Problem details: Give back exactly the lines of the material below that start at the line containing "[152,386,173,396] the -> (578, 208) none" and end at the line containing "[68,100,138,114] // Exercício", and no others.

____________________

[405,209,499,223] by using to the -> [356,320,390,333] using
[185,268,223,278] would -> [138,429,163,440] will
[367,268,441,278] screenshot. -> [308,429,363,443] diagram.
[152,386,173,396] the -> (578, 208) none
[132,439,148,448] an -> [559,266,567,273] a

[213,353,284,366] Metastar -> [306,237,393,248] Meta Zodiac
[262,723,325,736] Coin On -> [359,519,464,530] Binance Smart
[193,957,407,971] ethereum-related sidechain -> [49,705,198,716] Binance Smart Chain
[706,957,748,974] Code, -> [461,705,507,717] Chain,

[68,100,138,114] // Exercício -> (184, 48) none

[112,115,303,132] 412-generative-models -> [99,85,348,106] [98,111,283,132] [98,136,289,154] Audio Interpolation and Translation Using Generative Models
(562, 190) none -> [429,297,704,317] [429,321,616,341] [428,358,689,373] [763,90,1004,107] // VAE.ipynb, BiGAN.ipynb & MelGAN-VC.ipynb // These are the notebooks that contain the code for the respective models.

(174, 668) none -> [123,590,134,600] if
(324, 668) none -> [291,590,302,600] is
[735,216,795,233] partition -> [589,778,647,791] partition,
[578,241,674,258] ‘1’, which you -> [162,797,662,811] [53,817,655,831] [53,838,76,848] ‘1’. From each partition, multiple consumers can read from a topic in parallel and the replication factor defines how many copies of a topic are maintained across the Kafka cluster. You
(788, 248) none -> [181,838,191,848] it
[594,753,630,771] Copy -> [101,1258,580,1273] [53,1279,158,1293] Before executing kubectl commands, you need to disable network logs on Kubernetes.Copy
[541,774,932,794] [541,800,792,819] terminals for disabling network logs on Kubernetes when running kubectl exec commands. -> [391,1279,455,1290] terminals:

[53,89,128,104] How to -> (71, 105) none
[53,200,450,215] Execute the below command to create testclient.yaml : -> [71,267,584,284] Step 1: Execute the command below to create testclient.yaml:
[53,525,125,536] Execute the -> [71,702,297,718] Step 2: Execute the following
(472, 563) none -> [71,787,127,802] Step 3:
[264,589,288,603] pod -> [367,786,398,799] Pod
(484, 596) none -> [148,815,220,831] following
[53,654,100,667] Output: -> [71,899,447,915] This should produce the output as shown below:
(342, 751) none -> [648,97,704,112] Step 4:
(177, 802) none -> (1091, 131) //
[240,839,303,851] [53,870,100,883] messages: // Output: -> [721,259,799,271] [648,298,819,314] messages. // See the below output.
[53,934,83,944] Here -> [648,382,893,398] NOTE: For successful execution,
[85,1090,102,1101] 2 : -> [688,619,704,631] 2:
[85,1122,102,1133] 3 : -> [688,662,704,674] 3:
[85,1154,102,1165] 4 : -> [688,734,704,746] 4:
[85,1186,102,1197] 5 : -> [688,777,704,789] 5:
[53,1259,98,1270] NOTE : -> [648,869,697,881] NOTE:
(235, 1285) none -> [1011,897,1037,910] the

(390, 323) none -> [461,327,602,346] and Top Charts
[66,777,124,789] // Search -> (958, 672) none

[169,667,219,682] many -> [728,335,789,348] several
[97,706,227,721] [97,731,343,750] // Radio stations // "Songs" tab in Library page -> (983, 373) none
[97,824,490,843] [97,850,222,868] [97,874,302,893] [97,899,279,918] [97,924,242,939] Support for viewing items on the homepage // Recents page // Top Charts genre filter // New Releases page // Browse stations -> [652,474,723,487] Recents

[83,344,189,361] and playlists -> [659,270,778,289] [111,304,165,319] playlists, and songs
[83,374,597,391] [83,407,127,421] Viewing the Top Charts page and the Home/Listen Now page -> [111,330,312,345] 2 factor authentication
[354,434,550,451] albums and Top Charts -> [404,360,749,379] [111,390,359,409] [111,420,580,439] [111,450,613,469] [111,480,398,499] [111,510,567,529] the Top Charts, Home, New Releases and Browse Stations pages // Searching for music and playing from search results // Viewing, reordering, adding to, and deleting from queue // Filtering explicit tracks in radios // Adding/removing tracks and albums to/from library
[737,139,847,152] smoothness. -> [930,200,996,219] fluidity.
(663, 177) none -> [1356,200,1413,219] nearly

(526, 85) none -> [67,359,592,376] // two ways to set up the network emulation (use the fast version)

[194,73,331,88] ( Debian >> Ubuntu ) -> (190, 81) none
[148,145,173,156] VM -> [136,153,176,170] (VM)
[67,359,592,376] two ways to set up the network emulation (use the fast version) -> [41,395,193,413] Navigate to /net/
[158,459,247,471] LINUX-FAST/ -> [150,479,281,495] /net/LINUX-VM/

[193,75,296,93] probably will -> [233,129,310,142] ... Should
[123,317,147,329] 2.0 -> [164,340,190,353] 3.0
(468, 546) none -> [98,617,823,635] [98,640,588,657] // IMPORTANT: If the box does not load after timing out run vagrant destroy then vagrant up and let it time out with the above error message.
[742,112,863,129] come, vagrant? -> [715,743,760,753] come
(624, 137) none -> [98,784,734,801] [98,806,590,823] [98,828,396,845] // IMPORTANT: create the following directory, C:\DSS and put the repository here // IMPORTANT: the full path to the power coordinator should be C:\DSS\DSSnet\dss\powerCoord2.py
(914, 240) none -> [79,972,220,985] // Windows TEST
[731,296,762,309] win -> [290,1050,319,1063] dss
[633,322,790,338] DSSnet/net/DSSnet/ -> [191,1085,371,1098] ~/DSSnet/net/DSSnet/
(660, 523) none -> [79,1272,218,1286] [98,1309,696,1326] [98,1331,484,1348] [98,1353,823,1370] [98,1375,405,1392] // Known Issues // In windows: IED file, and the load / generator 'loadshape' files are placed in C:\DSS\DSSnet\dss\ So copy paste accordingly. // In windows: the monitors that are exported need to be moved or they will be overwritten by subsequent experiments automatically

____________________

Exercise solution:
[152,386,173,396] the -> (578, 208) none
[132,439,148,448] an -> [559,266,567,273] a

[213,353,284,366] Metastar -> [306,237,393,248] Meta Zodiac
[262,723,325,736] Coin On -> [359,519,464,530] Binance Smart
[193,957,407,971] ethereum-related sidechain -> [49,705,198,716] Binance Smart Chain
[706,957,748,974] Code, -> [461,705,507,717] Chain,

[68,100,138,114] // Exercício -> (184, 48) none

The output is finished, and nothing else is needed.